Wsgiserver 02 Cpython 3104 Exploit [ 2027 ]

Many old WSGI servers trusted user-supplied PATH_INFO without normalization. An exploit might use ..%2f sequences to access files outside the document root if the application serves static files through the WSGI stack.

Mitigation:
Normalize paths using os.path.abspath or urllib.parse.unquote and check that the final path is within the intended directory.

WSGI servers must correctly parse Content-Length and Transfer-Encoding headers. An exploit might craft conflicting headers, causing the WSGI server and a frontend proxy (like Nginx) to desynchronize. This could allow an attacker to “smuggle” a second request past security checks. wsgiserver 02 cpython 3104 exploit

Example (hypothetical):
Sending a request with both Content-Length and Transfer-Encoding: chunked in a specific order could cause the older wsgiserver to treat the message differently than a reverse proxy.

Mitigation:
Use a well-maintained WSGI server (e.g., Waitress v2.1+, Gunicorn v20.1+).
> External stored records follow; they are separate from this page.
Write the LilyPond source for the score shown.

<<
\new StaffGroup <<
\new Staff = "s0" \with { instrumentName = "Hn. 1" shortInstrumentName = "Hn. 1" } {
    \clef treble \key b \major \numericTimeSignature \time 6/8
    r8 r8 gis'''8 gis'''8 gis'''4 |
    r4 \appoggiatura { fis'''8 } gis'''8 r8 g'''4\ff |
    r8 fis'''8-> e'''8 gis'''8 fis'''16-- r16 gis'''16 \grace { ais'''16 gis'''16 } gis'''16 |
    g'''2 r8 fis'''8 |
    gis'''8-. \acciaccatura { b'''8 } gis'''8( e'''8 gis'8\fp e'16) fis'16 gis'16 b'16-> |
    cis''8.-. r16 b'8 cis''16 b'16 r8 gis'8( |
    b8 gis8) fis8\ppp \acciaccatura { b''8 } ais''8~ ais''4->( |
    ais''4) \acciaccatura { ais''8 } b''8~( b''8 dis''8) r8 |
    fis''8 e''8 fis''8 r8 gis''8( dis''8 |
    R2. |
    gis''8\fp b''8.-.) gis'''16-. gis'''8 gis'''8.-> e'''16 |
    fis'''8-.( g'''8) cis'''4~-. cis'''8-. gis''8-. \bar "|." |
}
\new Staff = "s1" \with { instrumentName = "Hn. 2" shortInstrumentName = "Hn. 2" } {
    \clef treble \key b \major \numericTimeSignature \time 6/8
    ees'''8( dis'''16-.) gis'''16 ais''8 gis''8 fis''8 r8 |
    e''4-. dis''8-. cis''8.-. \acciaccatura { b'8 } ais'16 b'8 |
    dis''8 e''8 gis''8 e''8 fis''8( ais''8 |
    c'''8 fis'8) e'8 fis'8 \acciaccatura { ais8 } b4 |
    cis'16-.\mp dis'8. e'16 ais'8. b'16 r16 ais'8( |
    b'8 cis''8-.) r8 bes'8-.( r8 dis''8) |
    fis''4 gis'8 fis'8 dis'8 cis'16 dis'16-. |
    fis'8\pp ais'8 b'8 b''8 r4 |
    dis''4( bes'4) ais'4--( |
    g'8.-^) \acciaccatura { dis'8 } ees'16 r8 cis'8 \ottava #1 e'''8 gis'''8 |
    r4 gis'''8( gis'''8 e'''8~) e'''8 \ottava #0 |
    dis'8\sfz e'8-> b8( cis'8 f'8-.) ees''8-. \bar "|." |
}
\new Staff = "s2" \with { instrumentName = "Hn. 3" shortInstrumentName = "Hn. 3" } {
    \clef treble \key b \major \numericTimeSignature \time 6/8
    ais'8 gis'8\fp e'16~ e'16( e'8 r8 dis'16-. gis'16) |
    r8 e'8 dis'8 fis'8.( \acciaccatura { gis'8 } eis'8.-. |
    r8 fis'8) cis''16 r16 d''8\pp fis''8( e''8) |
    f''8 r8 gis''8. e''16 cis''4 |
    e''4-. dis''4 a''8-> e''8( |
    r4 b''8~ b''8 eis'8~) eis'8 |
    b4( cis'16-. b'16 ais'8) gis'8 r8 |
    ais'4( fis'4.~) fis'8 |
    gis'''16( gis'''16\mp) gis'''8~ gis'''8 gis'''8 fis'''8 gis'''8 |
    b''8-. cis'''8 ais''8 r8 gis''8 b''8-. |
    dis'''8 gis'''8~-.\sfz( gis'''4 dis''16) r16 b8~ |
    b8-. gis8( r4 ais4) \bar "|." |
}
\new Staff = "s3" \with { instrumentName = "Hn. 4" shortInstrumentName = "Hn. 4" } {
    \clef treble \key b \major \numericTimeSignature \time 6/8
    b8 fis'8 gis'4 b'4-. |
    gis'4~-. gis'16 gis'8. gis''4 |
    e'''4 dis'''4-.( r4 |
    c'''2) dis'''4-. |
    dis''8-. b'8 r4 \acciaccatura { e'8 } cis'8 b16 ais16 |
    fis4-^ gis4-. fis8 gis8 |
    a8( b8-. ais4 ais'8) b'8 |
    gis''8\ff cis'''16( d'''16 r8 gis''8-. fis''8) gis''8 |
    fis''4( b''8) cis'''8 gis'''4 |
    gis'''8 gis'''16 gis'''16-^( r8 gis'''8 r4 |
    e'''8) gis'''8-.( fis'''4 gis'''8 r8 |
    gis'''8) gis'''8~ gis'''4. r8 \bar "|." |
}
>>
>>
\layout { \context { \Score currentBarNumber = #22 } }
Avoid custom or legacy versions of wsgiserver. wsgiserver 02 cpython 3104 exploit

If a WSGI server fails to sanitize newline characters in headers provided by the application, an attacker may inject additional HTTP headers or response splitting.

Mitigation:
Python’s wsgiref validates headers, but custom servers may not. Always use wsgi.file_wrapper carefully and prohibit raw \r\n in header values. wsgiserver 02 cpython 3104 exploit

Python 3.10.4 is an older release. While the vulnerability was formally identified and patched in later versions (mid-2024), the underlying code flaw existed in the 3.10 branch. If you are running 3.10.4, your environment is likely vulnerable unless you have backported the security patch manually.